Estendeu-nos a mão…. abraçou-nos!

delta do Nilo

Moisés
Dá-me a mão
Há que cruzar o rio para chegar ao outro lado,
e sinto que as forças me faltam.
Acolhe-me como se tivesse sido abandonado,
num cesto de verga que se move ao sabor da corrente
e em que choro às luzes do crepúsculo.
Atravessa o rio comigo.
Ainda que as suas águas não se abram diante de nós desta vez
Ainda que Deus nos pareça não nos assistir
e uma nuvem de flechas nos agrida pelas costas.
Ainda que não haja Rio,
Dá-me a tua mão.
Vem comigo.

(parti de um poema de Luis Alberto Cuenca, que me tocou na versão original mas na tradução acrescentei-lhe uns pontos, porque foi assim que quis contar o meu conto...)
 

Ainda a propósito da missa de terça-feira passada, lembrei-me hoje da primeira leitura, Ex 14, e de como novamente fui abençoada por ouvir as palavras do Pe. Alberto sobre a recepção da notícia a 1 de Abril, junto às linhas que se cruzavam... de como deixou passar uns quantos comboios, só para poder rezar...
E nestas encruzilhadas, ocorre-me sempre um paradoxo, que ouvi algures... sempre nos queixamos de a vida ser demasiado curta, e paradoxalmente há dias e/ou noites que nos parecem demasiado longas, há cruzamentos, encruzilhadas que nos parecem demasiado entrincados...
Lembram-me quando vou buscar as muitas tralhas de Natal, e em que me aparecem sempre as “malditas” luzinhas que os meus filhos adoram, todas embaraçadas.... e o trabalho que tenho a desembaraçar, que muitas vezes nem sei por onde começar, e tem mesmo que ser por algum lado... mas as luzinhas são sensíveis... e se uma se parte muitas vezes toda a fiada já não acende... demoro minutos que parecem horas.... desembaraço, dou voltas... passa por baixo... passa por cima... às vezes ponho de parte... sento-me e rezo... e deixo uns comboios passar... depois, arregaço mangas e volto a abraçar a minha pequeníssima missão, de desembaraçar aquele “ninho de ratos”... e assim que acabo, e as ponho no presépio a iluminar o caminho das ovelhinhas, dos pastores, dos magos, e de os que mais se quiserem juntar (porque as crianças resolvem sempre que há mais uns quantos seres que também querem correr para ver o menino Jesus) até à gruta onde coloco a última luzinha, e depois ligo a ficha e oiço aquele “oh” de deslumbre e espanto das minhas crianças, sinto que valeu a pena, todo o trabalho de desembaraço, de opções que tive que tomar, para cuidar do sorriso dos meus filhos e lhes aquecer os dias e as noites com o meu abraço.

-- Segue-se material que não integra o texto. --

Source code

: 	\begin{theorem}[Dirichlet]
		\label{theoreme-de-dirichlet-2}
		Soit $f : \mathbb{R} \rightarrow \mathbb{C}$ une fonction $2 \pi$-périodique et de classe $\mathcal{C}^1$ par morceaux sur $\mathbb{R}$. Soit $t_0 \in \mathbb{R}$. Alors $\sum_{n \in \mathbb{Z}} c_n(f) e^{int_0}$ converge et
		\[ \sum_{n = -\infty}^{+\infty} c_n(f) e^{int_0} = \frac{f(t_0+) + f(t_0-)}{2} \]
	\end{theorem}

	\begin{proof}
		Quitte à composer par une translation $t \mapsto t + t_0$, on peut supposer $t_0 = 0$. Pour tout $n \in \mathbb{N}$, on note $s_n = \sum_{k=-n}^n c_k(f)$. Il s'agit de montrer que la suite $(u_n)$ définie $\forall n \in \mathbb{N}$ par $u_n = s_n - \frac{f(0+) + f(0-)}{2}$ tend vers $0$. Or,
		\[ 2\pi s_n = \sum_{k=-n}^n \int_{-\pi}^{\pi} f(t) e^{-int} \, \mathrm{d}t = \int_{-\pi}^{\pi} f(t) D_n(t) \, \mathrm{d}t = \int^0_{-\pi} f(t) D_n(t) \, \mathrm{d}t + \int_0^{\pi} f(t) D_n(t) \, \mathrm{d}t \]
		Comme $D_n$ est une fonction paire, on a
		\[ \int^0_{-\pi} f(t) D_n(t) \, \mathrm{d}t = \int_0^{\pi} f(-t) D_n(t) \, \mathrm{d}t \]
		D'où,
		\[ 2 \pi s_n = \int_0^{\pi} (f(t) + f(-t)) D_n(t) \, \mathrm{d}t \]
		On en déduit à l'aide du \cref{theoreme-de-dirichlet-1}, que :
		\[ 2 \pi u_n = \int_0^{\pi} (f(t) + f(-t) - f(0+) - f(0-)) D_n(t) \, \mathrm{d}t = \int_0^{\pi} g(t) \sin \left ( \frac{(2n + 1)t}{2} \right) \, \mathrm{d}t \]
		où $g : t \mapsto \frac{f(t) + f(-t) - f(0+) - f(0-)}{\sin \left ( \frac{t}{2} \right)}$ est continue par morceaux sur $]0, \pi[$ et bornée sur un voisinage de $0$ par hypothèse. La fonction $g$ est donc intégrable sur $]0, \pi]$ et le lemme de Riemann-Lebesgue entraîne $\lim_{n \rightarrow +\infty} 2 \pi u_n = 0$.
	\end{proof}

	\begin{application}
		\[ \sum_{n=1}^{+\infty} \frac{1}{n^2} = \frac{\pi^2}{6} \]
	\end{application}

Assim vi o sorriso e a calma do Pe Alberto, qual Moisés frente ao povo hebreu, que nos dá a sua mão, mas mais, que nos abraça, tranquilo e sereno, a nós província portuguesa da Companhia de Jesus, que somos todos... os Jesuítas e os leigos, homens e mulheres, e nós CVX em particular... que também somos chamados a desembaraçar as nossas luzinhas, escolher, deixar passar alguns comboios, mas arregaçar mangas e começar a pensar em atravessar rios, pedir mãos, se for preciso, pedir pontes, se necessário, construir pontes, onde não hajam... e seguir... ainda que não haja rio!

E, indicando com a mão os discípulos, acrescentou:
«Aí estão minha mãe e meus irmãos;
pois, todo aquele que fizer
a vontade de meu Pai que está no Céu,
esse é que é meu irmão, minha irmã e minha mãe.»